Extract provided:
::::::

Starting point is 00:00:45 For those of you who are unfamiliar with Tim O'Reilly, he is a long-time Silicon Valley denizen. You may recognize him from O'Reilly books, which are how a lot of people used to learn coding and other technical concepts in the eras before co-pilots. And I think this is a really thoughtful piece, so I'm going to do what I normally do. I'll read some sections of it, excerpt others, and then have a bunch of conversation. Tim begins with a high-a-quote, The economic problem of society is a problem of the utilization of knowledge which is not given to anyone in its totality.

::::::

Study material:
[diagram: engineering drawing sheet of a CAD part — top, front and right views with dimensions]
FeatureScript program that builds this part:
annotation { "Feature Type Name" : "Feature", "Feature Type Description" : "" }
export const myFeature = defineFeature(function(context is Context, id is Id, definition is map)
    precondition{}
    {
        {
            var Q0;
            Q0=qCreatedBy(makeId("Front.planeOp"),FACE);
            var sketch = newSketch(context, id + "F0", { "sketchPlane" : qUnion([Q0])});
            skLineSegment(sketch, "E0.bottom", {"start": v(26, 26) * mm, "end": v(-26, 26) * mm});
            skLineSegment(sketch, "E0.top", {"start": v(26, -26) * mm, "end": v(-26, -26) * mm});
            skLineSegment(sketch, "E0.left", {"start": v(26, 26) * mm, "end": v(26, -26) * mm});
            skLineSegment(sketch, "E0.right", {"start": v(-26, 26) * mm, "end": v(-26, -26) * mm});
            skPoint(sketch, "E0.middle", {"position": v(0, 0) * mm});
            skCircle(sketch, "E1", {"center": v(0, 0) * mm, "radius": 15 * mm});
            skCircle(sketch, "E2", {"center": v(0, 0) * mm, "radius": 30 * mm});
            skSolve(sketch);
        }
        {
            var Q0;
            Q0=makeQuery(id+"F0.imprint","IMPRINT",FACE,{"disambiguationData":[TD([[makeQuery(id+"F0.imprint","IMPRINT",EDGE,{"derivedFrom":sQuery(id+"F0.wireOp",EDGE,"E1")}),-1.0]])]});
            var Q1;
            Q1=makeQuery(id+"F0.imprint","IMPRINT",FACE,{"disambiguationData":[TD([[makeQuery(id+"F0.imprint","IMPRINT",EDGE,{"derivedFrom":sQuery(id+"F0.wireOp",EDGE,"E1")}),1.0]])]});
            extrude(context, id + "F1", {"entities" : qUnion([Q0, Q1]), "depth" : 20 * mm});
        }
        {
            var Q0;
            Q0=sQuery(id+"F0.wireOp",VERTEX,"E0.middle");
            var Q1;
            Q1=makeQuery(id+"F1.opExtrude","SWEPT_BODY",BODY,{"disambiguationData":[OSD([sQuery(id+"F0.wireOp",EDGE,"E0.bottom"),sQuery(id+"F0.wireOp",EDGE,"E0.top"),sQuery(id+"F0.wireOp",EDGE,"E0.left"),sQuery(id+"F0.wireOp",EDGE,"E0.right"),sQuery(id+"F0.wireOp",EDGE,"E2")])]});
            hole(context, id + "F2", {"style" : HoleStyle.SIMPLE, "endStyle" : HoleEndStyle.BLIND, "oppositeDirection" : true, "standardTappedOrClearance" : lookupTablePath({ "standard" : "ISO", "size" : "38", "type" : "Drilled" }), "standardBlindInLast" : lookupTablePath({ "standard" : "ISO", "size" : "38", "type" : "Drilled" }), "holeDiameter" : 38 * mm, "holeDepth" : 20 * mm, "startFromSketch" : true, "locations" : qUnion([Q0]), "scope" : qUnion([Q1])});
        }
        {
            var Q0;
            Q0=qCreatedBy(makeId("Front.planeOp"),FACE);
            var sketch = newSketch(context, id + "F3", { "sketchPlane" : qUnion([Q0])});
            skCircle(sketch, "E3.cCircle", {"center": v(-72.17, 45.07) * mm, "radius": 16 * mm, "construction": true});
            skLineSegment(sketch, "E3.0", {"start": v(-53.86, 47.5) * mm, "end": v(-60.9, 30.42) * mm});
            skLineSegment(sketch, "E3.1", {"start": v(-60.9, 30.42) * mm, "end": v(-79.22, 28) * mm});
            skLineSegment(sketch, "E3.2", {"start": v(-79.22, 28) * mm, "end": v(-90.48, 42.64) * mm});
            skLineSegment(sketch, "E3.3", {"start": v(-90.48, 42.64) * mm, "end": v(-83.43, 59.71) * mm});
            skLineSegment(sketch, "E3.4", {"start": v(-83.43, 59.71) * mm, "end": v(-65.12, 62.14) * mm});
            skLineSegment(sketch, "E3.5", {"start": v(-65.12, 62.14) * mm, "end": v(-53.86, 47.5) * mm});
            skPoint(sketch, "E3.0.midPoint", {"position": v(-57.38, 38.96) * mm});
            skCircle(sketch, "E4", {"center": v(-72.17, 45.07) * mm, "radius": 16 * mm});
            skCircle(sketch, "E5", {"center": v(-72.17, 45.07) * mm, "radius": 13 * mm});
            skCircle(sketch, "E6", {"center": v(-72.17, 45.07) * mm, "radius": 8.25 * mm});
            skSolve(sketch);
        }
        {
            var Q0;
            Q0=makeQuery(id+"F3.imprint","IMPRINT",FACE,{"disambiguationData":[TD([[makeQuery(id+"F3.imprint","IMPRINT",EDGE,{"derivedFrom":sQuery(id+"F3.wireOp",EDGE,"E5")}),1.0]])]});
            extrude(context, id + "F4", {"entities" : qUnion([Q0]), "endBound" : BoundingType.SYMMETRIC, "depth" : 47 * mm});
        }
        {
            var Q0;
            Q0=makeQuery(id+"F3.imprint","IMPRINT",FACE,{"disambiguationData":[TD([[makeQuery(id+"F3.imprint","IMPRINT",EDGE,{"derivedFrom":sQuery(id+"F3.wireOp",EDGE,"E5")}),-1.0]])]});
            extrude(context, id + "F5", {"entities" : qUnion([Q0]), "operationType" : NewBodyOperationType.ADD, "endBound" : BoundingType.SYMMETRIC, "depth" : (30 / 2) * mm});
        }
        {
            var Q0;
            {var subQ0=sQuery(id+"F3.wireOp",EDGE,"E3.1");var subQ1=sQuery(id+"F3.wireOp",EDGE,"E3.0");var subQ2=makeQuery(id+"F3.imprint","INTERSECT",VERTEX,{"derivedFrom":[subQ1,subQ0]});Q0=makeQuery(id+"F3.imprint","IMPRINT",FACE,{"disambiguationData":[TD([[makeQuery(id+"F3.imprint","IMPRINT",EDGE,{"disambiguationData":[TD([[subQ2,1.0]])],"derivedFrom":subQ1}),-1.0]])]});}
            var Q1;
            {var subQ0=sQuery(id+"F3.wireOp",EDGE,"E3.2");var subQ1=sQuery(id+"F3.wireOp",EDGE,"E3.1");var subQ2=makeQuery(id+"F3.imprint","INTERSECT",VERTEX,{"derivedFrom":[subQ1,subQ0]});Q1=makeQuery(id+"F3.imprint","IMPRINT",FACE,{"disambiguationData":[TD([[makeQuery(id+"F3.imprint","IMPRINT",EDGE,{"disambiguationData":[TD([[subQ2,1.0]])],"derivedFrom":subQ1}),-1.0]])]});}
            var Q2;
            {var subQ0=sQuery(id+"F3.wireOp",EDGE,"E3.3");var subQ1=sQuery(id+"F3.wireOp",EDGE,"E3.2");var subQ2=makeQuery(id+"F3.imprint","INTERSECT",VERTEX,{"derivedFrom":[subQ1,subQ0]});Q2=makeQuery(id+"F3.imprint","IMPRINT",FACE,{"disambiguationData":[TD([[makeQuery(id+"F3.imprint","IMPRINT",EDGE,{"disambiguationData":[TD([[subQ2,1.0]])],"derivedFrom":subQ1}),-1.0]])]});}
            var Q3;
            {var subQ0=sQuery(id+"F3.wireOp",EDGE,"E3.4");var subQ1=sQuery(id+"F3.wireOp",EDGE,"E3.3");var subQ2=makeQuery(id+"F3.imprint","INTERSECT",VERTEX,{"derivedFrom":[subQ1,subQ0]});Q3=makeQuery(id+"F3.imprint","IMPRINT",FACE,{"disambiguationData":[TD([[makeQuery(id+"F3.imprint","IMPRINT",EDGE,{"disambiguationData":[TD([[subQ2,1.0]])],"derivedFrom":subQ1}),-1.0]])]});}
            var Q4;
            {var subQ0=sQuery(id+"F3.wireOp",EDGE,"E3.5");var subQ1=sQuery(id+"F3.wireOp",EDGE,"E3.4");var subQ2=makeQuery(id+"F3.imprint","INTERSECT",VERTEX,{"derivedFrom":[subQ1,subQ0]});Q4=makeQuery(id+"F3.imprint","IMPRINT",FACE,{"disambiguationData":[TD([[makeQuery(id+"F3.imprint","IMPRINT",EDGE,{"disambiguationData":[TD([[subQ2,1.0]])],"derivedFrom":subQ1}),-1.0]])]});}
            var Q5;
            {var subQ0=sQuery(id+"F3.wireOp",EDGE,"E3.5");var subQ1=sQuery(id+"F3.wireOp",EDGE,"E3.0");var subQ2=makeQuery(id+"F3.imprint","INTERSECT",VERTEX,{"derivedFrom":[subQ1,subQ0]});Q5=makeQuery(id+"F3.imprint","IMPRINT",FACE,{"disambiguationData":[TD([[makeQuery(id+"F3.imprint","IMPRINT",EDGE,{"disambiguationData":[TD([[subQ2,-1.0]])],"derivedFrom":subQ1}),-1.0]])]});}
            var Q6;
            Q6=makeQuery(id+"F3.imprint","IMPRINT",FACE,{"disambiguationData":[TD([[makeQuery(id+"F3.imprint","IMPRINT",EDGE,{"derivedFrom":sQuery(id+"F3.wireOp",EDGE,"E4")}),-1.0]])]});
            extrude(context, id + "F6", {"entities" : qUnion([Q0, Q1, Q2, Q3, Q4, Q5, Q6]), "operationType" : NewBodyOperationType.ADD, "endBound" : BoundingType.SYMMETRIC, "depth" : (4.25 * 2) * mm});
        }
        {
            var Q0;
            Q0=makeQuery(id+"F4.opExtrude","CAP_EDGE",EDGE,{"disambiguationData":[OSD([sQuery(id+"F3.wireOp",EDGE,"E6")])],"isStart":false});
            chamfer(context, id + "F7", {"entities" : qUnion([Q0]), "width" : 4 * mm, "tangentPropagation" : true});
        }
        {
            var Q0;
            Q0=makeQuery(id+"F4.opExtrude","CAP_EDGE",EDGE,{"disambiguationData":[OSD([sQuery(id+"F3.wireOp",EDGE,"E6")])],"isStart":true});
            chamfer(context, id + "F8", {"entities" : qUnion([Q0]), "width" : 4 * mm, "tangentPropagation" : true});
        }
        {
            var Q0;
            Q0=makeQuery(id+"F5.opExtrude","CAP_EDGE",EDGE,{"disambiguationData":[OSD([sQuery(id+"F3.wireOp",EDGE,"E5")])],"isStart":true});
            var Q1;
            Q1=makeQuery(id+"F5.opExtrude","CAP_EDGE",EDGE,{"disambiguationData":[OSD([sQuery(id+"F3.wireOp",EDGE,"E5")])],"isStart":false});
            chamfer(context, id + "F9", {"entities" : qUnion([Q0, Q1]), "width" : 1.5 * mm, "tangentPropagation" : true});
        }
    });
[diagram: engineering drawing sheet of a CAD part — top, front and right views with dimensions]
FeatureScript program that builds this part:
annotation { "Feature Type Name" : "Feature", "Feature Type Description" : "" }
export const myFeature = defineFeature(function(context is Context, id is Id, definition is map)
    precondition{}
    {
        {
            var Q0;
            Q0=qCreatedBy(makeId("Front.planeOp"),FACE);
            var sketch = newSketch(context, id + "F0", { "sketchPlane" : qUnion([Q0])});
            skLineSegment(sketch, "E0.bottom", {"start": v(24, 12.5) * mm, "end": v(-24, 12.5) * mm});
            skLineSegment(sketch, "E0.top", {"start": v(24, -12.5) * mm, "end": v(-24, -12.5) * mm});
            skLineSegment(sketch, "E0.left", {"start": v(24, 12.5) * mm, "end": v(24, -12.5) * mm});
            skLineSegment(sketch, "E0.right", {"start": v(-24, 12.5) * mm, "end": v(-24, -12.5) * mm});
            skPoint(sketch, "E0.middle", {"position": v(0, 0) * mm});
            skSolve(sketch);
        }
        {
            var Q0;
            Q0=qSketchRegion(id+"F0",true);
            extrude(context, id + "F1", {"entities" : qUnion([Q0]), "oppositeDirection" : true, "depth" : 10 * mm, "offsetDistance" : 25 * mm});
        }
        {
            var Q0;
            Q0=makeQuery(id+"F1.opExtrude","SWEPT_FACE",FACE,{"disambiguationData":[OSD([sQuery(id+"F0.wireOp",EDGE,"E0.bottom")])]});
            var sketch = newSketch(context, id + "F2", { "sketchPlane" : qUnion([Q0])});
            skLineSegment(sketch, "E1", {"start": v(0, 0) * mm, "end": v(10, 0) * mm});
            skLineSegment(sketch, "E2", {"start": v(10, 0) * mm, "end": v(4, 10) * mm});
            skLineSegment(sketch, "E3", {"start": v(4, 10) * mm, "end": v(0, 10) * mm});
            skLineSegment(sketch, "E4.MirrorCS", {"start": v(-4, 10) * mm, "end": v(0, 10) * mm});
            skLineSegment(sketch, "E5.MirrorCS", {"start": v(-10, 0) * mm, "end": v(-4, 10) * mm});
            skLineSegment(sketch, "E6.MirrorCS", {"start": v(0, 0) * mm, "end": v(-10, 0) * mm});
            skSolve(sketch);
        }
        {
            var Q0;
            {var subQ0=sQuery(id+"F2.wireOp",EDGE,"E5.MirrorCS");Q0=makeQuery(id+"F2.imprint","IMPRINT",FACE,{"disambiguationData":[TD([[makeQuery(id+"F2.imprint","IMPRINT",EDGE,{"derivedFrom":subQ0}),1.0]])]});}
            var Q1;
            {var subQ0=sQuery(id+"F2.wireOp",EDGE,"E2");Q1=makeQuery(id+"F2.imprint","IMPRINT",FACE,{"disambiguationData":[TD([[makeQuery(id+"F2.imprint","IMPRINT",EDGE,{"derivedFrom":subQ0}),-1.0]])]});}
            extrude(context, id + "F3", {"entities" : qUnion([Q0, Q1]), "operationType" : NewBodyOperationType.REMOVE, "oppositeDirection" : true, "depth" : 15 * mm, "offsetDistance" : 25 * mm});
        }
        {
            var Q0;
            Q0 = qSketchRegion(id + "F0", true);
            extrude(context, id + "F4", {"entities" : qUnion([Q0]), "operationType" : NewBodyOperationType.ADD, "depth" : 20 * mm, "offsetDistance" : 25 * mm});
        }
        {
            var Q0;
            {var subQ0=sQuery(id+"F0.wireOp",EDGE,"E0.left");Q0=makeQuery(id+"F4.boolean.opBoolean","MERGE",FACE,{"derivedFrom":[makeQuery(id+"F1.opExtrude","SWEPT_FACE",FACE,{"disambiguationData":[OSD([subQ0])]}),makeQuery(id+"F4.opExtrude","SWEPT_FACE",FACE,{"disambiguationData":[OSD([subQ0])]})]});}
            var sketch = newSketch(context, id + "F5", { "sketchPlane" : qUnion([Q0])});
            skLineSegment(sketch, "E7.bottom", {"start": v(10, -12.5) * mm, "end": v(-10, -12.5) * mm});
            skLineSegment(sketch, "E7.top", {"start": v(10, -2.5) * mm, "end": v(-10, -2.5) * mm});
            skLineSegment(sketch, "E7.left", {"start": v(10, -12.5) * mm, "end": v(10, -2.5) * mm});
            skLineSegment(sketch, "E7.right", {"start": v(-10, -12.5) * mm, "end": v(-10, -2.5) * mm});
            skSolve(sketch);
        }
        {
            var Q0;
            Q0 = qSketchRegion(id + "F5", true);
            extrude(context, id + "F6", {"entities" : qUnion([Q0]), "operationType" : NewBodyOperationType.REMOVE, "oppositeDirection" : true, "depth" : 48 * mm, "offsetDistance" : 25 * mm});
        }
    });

::::::

Exercises to complete:
A) Decide whether each statement agrees with the transcript excerpt about Tim O'Reilly. Answer yes or no for each, and quote the words of the excerpt that settle it. (i) O'Reilly books are described as a way many people once learned coding. (ii) The speaker plans to read the piece in full without any discussion. (iii) Tim O'Reilly is presented as a newcomer to Silicon Valley.
B) Output the portion of the transcript excerpt about Tim O'Reilly from "Starting point is" up to and including "in its totality.".

Expected responses:
A)
(i) Yes: "which are how a lot of people used to learn coding and other technical concepts in the eras before co-pilots"
(ii) No: "I'll read some sections of it, excerpt others, and then have a bunch of conversation."
(iii) No: "he is a long-time Silicon Valley denizen"

B)
Starting point is 00:00:45 For those of you who are unfamiliar with Tim O'Reilly, he is a long-time Silicon Valley denizen. You may recognize him from O'Reilly books, which are how a lot of people used to learn coding and other technical concepts in the eras before co-pilots. And I think this is a really thoughtful piece, so I'm going to do what I normally do. I'll read some sections of it, excerpt others, and then have a bunch of conversation. Tim begins with a high-a-quote, The economic problem of society is a problem of the utilization of knowledge which is not given to anyone in its totality.